Once you’ve carefully planned your fireworks display, there are some very important safety tips to keep in mind:
- Only use fireworks outdoors
Never carry fireworks in your pocket and never ignite fireworks inside a house or from metal or glass containers.
- Always ensure there is adequate adult supervision
Young children should never be allowed to play with or operate fireworks. Adult supervision is imperative if children over the age of 12 wish to handle sparklers.
- Be careful when lighting the fuse
When lighting the fuse of a firework, never position any part of your body directly over the fireworks. Ensure you only light one firework at a time, then quickly move yourself to a safe distance (at least 15 metres) from the fireworks.
- Never relight a ‘dud’ firework
If a firework has not exploded once you have ignited it, never try to reignite it. Wait 20 minutes and then soak the firework in a bucket of water.
- Only use fireworks according to the manufacturer’s guidelines
Never try to alter fireworks or combine them together.
- Use common sense
Spectators should always keep a safe distance from fireworks and the operator should always wear safety glasses
- Never mix fireworks and alcohol
Similar to drink driving, there can be disastrous consequences if operators are under the influence of alcohol.

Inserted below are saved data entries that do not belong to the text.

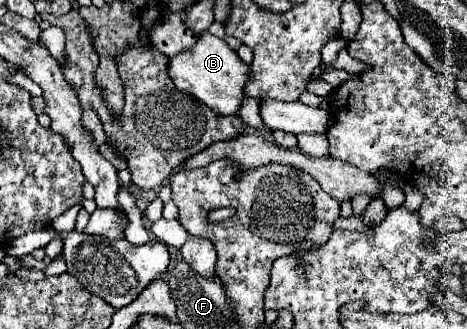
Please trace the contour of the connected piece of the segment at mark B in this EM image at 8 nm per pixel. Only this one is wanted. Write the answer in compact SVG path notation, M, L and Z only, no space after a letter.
M205 31L197 35L197 41L191 49L169 57L169 77L181 91L191 93L215 113L235 115L243 99L243 85L249 77L249 67L223 39Z

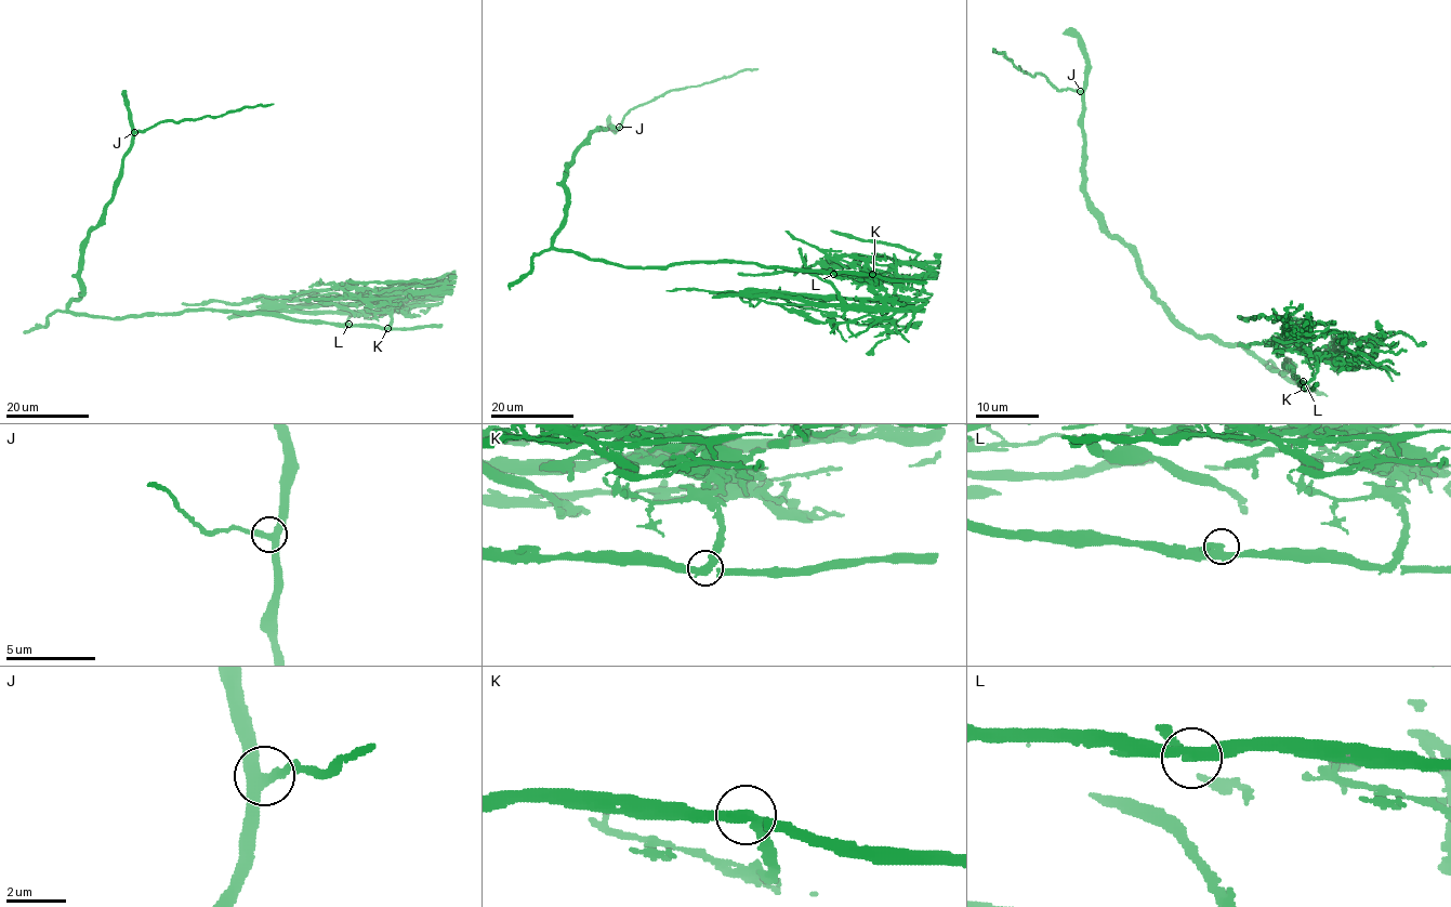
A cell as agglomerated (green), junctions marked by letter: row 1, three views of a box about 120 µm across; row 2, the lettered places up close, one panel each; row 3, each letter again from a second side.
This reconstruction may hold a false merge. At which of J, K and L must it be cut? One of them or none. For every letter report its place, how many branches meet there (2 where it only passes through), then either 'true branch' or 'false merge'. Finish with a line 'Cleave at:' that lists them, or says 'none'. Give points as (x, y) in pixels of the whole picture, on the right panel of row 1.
J: (1080, 91) | 3 | true branch
K: (1304, 388) | 3 | false merge
L: (1303, 381) | 3 | true branch
Cleave at: K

- Always have a fire extinguisher nearby
If a fire ignites as a result of rogue fireworks, it’s paramount that you have an ABE Powder Fire Extinguisher nearby to extinguish the fire.
Planning your own fireworks display can be exciting and entertaining, however it’s paramount that you understand how to properly use fireworks and the safety measures that must be in place.
Fireworks are very dangerous devices and have caused hundreds of injuries over the past few years, so ensure you carefully plan and execute your fireworks display to ensure everyone stays safe and enjoys the entertainment.